米国領事館は、日米修好通商条約の「神奈川が開港場」という条文にこだわり、居留地への移転を渋っていたが、ヘボンは米国領事館の移転(1863年5月)に先立つ1862年12月には居留地39番地(現在の横浜地方合同庁舎のあたり)を購入し、ここに診療所や教室を併設した自邸を建設した。ヘボンは診療所での施療をつづけ、居留地だからという理由で幕府からも黙認されるようになった。ただ、敬虔なクリスチャンだったヘボンは、自分の使命は布教にあるという思いが強く、次第に診療行為から遠ざかり、福音の伝道や私塾の運営(ヘボン塾)に注力した(この私塾がやがて明治学院やフェリス学院の設立に繋がっていく)。

ヘボンが医療から離れるにあたって、その穴埋めを期待した医師がデュアン・B・シモンズだった。シモンズはヘボンに遅れること2週間、1859年11月1日(旧暦10月7日)に「米独立宣言」や「米国憲法」を日本に伝えたフルベッキなどと共に来日し、ヘボンの住居のあった成仏寺から南西に300メートルほど歩いたところにある宗興寺(横浜市神奈川区幸ヶ谷10-6)に居を定めた。シモンズは米国人医師だが、オランダ改革派教会(カルヴィニズム)の宣教師としての来日だった。ただ、1860(万延元)年には改革派教会を離脱し(夫人の生活態度などを原因とする「解職」といわれる)、医業に専念するようになっていた。

シモンズは、福澤諭吉の主治医・盟友であり(諭吉は「セメンス」と呼んだ)、慶應義塾大学医学部創設の契機となった人物の一人だが、明治政府が採用したドイツ流医学とは競合的なポジションにあった米英流臨床医学・基礎医学の実践者としても知られる。ヘボンの「医師引退」後は、居留地を拠点に活躍する外国人医師の代表と目され、居留地在住外国人の治療にあたっただけでなく、横浜の地域医療(または日本における医療の近代化)に大きく貢献している。

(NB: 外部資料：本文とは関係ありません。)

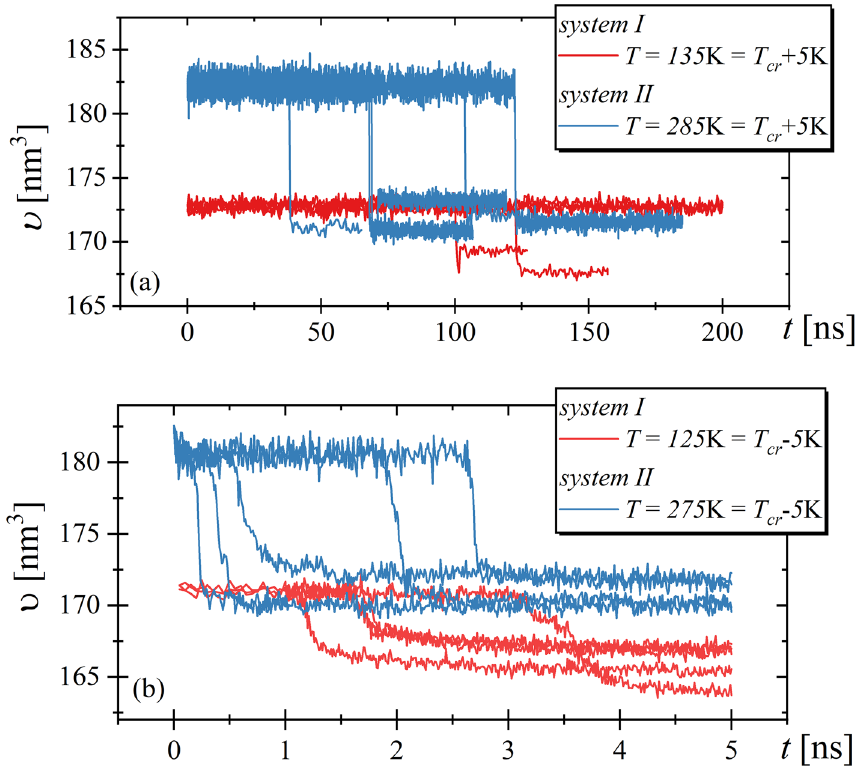
Figure 4. The time evolution of systems volumes at temperatures 5 K higher (top) and lower (bottom) than the temperature at which RMs systems crystallized during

日本最初の西洋式病院(兼医師養成機関)は長崎養生所といわれるが(1861年開院)、日本最初の本格的な外科病院は横浜・野毛山の十全病院(野毛山)である。同病院は有栖川宮が英国人外交官・医師のウイリアム・ウィリスに依頼して創設させた軍陣病院(ヨコハマ・ミリタリー・ホスピタル)が起源で(1868年/慶応4年創設)、当初は鳥羽伏見の戦いや戊辰戦争の官軍側負傷者の治療と外科医師の養成が目的だった(各地の負傷者は船で横浜まで移送された)。欧州風にいいかえると廃兵院(アンヴァリッド)である。

シモンズと元祖リベラル・大江卓

この軍陣病院はやがて東京に移設されて東大医学部の前身を形成するが、移設に伴い一旦閉鎖を余儀なくされる。だが、閉鎖による地域医療の弱体化を懸念した丸善創業者の早矢仕有的(はやしゆうてき)らが多額の寄付金を拠出し、1871年に「仮病院」として再出発する。再出発時に、神奈川権令(副知事)だった大江卓に招かれた医師がシモンズだったのである。大江卓は、伝説的な「マリア・ルス号事件」の主役で、ペルー船籍の貨物船、マリア・ルス号が「積み荷」として載せていた清国人奴隷232人を解放した権令兼裁判官として国際的にも有名だ。後に立憲自由党の衆院議員や水平社運動の支援者としても活躍するが、現在の「つぶやきリベラル」とは違って、真の意味での「元祖リベラル」である。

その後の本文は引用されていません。